Révision du droit des cartels: les choses bougent
L'essentiel en bref:
- Avec son compromis, la CER-N a posé la première pierre d’une révision du droit des cartels différenciée et visant l’efficacité.
- Impulsion claire: l’impact réel sur le marché doit être décisif – pas de fictions juridiques.
- Des coopérations et des comportements économiquement judicieux ne doivent pas susciter un soupçon général.
Lors de sa dernière séance, la Commission de l’économie et des redevances du Conseil national (CER-N) a fait un pas décisif vers la réforme de la loi sur les cartels (LCart). D’après son communiqué de presse, elle a trouvé un compromis viable en ce qui concerne les dispositions controversées des art. 5 et 7 LCart. La voie est donc libre pour éliminer les divergences par rapport au Conseil des États.
La commission du Conseil des États avait effectué des préparatifs importants, sans toutefois trouver de consensus susceptible de réunir une majorité de voix devant le plénum. Le signal clair envoyé par la CER-N est ainsi d’autant plus important: la commission réaffirme la volonté politique de s’attaquer aux insécurités dans le droit de la concurrence et de faire évoluer la pratique actuelle, rigide, vers une pratique visant l’efficacité.
Pas de fictions juridiques, vers un contrôle différencié de l’impact
Une forte pression est exercée en vue d’une révision du droit des droit des cartels. L’accent est mis sur le fait que le droit des cartels doit protéger la concurrence – mais sans interdire des coopérations économiquement judicieuses ou des comportements favorisant la prospérité. La pratique actuelle ne permet pas une évaluation différenciée des accords et des comportements. Même des constellations potentiellement favorables à la prospérité et à l’économie dans son ensemble font l’objet d’un soupçon général et ne peuvent être mises en place.
À l’instar de son homologue du Conseil des États, la CER-N reconnaît cette anomalie et propose une nouvelle pondération différenciée, focalisée sur l’impact réel sur le marché. Ce faisant, elle fait le lien vers la position du Conseil des États: la délimitation parfois complexe entre des comportements anticoncurrentiels et licites ne peut s’appuyer sur des fictions juridiques – elle implique, au contraire, une analyse au cas par cas.

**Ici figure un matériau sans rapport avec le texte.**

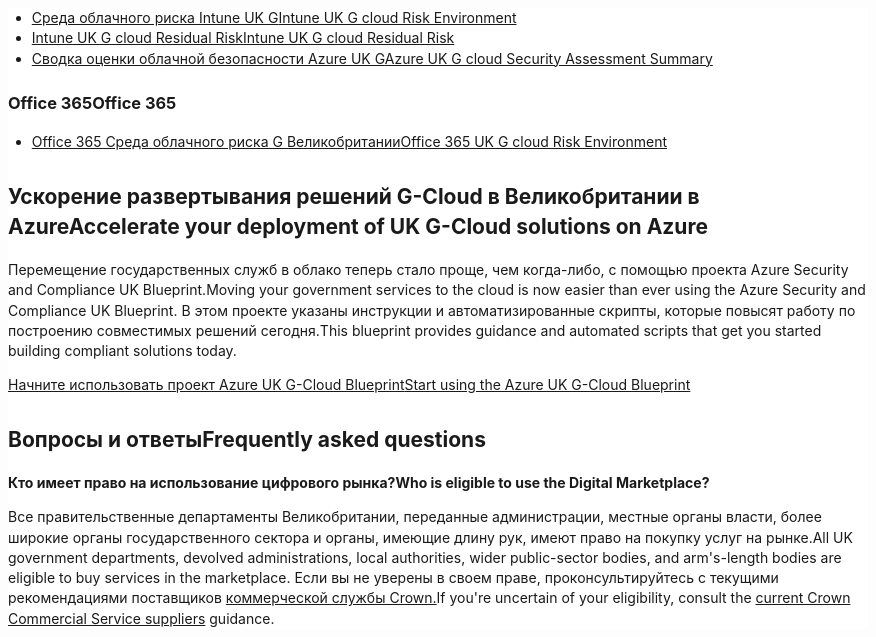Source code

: - [<span data-ttu-id="c7e78-149">Среда облачного риска Intune UK G</span><span class="sxs-lookup"><span data-stu-id="c7e78-149">Intune UK G cloud Risk Environment</span></span>](https://go.microsoft.com/fwlink/?linkid=2099702)
- [<span data-ttu-id="c7e78-150">Intune UK G cloud Residual Risk</span><span class="sxs-lookup"><span data-stu-id="c7e78-150">Intune UK G cloud Residual Risk</span></span>](https://aka.ms/IntuneUKGCloudResidualRisk)
- [<span data-ttu-id="c7e78-151">Сводка оценки облачной безопасности Azure UK G</span><span class="sxs-lookup"><span data-stu-id="c7e78-151">Azure UK G cloud Security Assessment Summary</span></span>](https://aka.ms/IntuneUKGCloudSecurityAssessmentSummary)

### <a name="office-365"></a><span data-ttu-id="c7e78-152">Office 365</span><span class="sxs-lookup"><span data-stu-id="c7e78-152">Office 365</span></span>

- [<span data-ttu-id="c7e78-153">Office 365 Среда облачного риска G Великобритании</span><span class="sxs-lookup"><span data-stu-id="c7e78-153">Office 365 UK G cloud Risk Environment</span></span>](https://go.microsoft.com/fwlink/?linkid=2099702)

## <a name="accelerate-your-deployment-of-uk-g-cloud-solutions-on-azure"></a><span data-ttu-id="c7e78-154">Ускорение развертывания решений G-Cloud в Великобритании в Azure</span><span class="sxs-lookup"><span data-stu-id="c7e78-154">Accelerate your deployment of UK G-Cloud solutions on Azure</span></span>

<span data-ttu-id="c7e78-155">Перемещение государственных служб в облако теперь стало проще, чем когда-либо, с помощью проекта Azure Security and Compliance UK Blueprint.</span><span class="sxs-lookup"><span data-stu-id="c7e78-155">Moving your government services to the cloud is now easier than ever using the Azure Security and Compliance UK Blueprint.</span></span> <span data-ttu-id="c7e78-156">В этом проекте указаны инструкции и автоматизированные скрипты, которые повысят работу по построению совместимых решений сегодня.</span><span class="sxs-lookup"><span data-stu-id="c7e78-156">This blueprint provides guidance and automated scripts that get you started building compliant solutions today.</span></span>

[<span data-ttu-id="c7e78-157">Начните использовать проект Azure UK G-Cloud Blueprint</span><span class="sxs-lookup"><span data-stu-id="c7e78-157">Start using the Azure UK G-Cloud Blueprint</span></span>](https://aka.ms/ukofficialblueprint)

## <a name="frequently-asked-questions"></a><span data-ttu-id="c7e78-158">Вопросы и ответы</span><span class="sxs-lookup"><span data-stu-id="c7e78-158">Frequently asked questions</span></span>

<span data-ttu-id="c7e78-159">**Кто имеет право на использование цифрового рынка?**</span><span class="sxs-lookup"><span data-stu-id="c7e78-159">**Who is eligible to use the Digital Marketplace?**</span></span>

<span data-ttu-id="c7e78-160">Все правительственные департаменты Великобритании, переданные администрации, местные органы власти, более широкие органы государственного сектора и органы, имеющие длину рук, имеют право на покупку услуг на рынке.</span><span class="sxs-lookup"><span data-stu-id="c7e78-160">All UK government departments, devolved administrations, local authorities, wider public-sector bodies, and arm's-length bodies are eligible to buy services in the marketplace.</span></span> <span data-ttu-id="c7e78-161">Если вы не уверены в своем праве, проконсультируйтесь с текущими рекомендациями поставщиков [коммерческой службы Crown.](https://www.gov.uk/guidance/current-crown-commercial-service-suppliers-what-you-need-to-know)</span><span class="sxs-lookup"><span data-stu-id="c7e78-161">If you're uncertain of your eligibility, consult the [current Crown Commercial Service suppliers](https://www.gov.uk/guidance/current-crown-commercial-service-suppliers-what-you-need-to-know) guidance.</span></span>
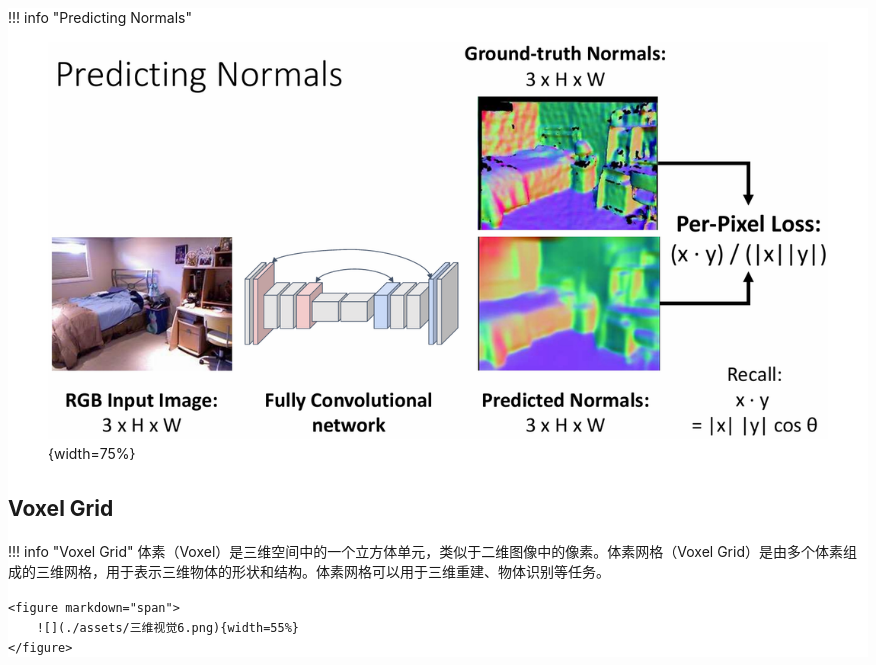 </figure>

!!! info "Predicting Normals"
    <figure markdown="span">
        ![](./assets/三维视觉5.png){width=75%}
    </figure>

## Voxel Grid

!!! info "Voxel Grid"
    体素（Voxel）是三维空间中的一个立方体单元，类似于二维图像中的像素。体素网格（Voxel Grid）是由多个体素组成的三维网格，用于表示三维物体的形状和结构。体素网格可以用于三维重建、物体识别等任务。

    <figure markdown="span">
        ![](./assets/三维视觉6.png){width=55%}
    </figure>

Cette approche s’est également imposée, depuis longtemps, au niveau européen. La pratique du droit des cartels a, là aussi, évolué: initialement formaliste, elle intègre progressivement des analyses fondées sur l’impact. Le moment est venu d’aller dans cette direction en Suisse. Comme l’ont récemment souligné Miriam Buiten et Peter Hettich, professeurs à l’Université de Saint-Gall, dans une opinion dans la NZZ, la pratique suisse ne présente pas, jusqu’ici, cette profondeur de champ économique.
La balle est dans le camp du Conseil national
Le Conseil national doit profiter de cette volonté de réforme, puis ce sera au Conseil des États de prendre le relais. Les conditions sont réunies pour une révision viable de la loi sur les cartels fondée sur le compromis de la CER-N. Ce qu’il faut maintenant, c’est un dialogue objectif, orienté solution – au-delà de dogmes dépassés et de clivages idéologiques.